# Problem requirements
Repeat the records. Match each character exactly.

# Dataset excerpts
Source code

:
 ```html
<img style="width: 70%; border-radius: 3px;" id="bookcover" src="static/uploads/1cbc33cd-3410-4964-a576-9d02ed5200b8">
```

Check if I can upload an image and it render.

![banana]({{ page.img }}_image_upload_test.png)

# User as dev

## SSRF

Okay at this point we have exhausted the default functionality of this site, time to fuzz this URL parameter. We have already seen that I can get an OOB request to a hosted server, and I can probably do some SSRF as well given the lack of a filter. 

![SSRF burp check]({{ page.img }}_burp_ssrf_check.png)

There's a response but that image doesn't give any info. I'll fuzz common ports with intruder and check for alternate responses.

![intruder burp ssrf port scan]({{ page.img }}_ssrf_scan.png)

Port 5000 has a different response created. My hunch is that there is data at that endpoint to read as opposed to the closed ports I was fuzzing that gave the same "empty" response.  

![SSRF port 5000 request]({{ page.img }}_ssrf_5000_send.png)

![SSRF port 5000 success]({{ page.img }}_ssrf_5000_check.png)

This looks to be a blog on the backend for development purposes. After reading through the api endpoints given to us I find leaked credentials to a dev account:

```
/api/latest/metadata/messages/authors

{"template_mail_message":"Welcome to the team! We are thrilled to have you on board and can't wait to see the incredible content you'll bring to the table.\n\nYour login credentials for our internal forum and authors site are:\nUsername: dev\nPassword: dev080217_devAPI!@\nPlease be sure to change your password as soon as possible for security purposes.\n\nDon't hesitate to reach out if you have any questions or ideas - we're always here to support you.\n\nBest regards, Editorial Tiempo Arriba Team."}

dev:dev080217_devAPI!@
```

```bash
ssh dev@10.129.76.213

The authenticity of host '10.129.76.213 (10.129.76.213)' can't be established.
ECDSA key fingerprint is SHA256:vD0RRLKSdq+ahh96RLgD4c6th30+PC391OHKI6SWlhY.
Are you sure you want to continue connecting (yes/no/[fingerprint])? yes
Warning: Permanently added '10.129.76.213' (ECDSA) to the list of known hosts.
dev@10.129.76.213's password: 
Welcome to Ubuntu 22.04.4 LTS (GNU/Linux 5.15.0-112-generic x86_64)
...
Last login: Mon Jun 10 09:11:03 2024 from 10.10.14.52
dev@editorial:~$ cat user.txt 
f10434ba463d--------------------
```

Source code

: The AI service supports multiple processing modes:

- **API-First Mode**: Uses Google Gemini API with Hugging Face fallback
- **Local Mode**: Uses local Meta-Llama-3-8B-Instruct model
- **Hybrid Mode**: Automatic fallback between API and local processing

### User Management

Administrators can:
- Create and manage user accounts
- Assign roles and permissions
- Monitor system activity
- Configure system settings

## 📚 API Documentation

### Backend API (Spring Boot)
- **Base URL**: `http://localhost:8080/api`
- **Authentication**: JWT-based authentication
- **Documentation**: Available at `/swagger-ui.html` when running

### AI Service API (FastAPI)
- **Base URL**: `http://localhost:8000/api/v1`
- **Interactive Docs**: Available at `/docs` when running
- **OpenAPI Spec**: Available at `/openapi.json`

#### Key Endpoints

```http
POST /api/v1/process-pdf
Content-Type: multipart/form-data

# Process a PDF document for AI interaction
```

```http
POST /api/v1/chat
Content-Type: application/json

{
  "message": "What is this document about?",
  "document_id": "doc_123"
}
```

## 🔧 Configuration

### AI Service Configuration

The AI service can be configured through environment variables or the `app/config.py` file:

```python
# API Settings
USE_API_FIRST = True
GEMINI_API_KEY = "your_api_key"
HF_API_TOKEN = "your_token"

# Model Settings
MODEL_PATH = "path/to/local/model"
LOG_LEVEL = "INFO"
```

# Answer box
Source code

:
 ```html
<img style="width: 70%; border-radius: 3px;" id="bookcover" src="static/uploads/1cbc33cd-3410-4964-a576-9d02ed5200b8">
```

Check if I can upload an image and it render.

![banana]({{ page.img }}_image_upload_test.png)

# User as dev

## SSRF

Okay at this point we have exhausted the default functionality of this site, time to fuzz this URL parameter. We have already seen that I can get an OOB request to a hosted server, and I can probably do some SSRF as well given the lack of a filter. 

![SSRF burp check]({{ page.img }}_burp_ssrf_check.png)

There's a response but that image doesn't give any info. I'll fuzz common ports with intruder and check for alternate responses.

![intruder burp ssrf port scan]({{ page.img }}_ssrf_scan.png)

Port 5000 has a different response created. My hunch is that there is data at that endpoint to read as opposed to the closed ports I was fuzzing that gave the same "empty" response.  

![SSRF port 5000 request]({{ page.img }}_ssrf_5000_send.png)

![SSRF port 5000 success]({{ page.img }}_ssrf_5000_check.png)

This looks to be a blog on the backend for development purposes. After reading through the api endpoints given to us I find leaked credentials to a dev account:

```
/api/latest/metadata/messages/authors

{"template_mail_message":"Welcome to the team! We are thrilled to have you on board and can't wait to see the incredible content you'll bring to the table.\n\nYour login credentials for our internal forum and authors site are:\nUsername: dev\nPassword: dev080217_devAPI!@\nPlease be sure to change your password as soon as possible for security purposes.\n\nDon't hesitate to reach out if you have any questions or ideas - we're always here to support you.\n\nBest regards, Editorial Tiempo Arriba Team."}

dev:dev080217_devAPI!@
```

```bash
ssh dev@10.129.76.213

The authenticity of host '10.129.76.213 (10.129.76.213)' can't be established.
ECDSA key fingerprint is SHA256:vD0RRLKSdq+ahh96RLgD4c6th30+PC391OHKI6SWlhY.
Are you sure you want to continue connecting (yes/no/[fingerprint])? yes
Warning: Permanently added '10.129.76.213' (ECDSA) to the list of known hosts.
dev@10.129.76.213's password: 
Welcome to Ubuntu 22.04.4 LTS (GNU/Linux 5.15.0-112-generic x86_64)
...
Last login: Mon Jun 10 09:11:03 2024 from 10.10.14.52
dev@editorial:~$ cat user.txt 
f10434ba463d--------------------
```

Source code

: The AI service supports multiple processing modes:

- **API-First Mode**: Uses Google Gemini API with Hugging Face fallback
- **Local Mode**: Uses local Meta-Llama-3-8B-Instruct model
- **Hybrid Mode**: Automatic fallback between API and local processing

### User Management

Administrators can:
- Create and manage user accounts
- Assign roles and permissions
- Monitor system activity
- Configure system settings

## 📚 API Documentation

### Backend API (Spring Boot)
- **Base URL**: `http://localhost:8080/api`
- **Authentication**: JWT-based authentication
- **Documentation**: Available at `/swagger-ui.html` when running

### AI Service API (FastAPI)
- **Base URL**: `http://localhost:8000/api/v1`
- **Interactive Docs**: Available at `/docs` when running
- **OpenAPI Spec**: Available at `/openapi.json`

#### Key Endpoints

```http
POST /api/v1/process-pdf
Content-Type: multipart/form-data

# Process a PDF document for AI interaction
```

```http
POST /api/v1/chat
Content-Type: application/json

{
  "message": "What is this document about?",
  "document_id": "doc_123"
}
```

## 🔧 Configuration

### AI Service Configuration

The AI service can be configured through environment variables or the `app/config.py` file:

```python
# API Settings
USE_API_FIRST = True
GEMINI_API_KEY = "your_api_key"
HF_API_TOKEN = "your_token"

# Model Settings
MODEL_PATH = "path/to/local/model"
LOG_LEVEL = "INFO"
```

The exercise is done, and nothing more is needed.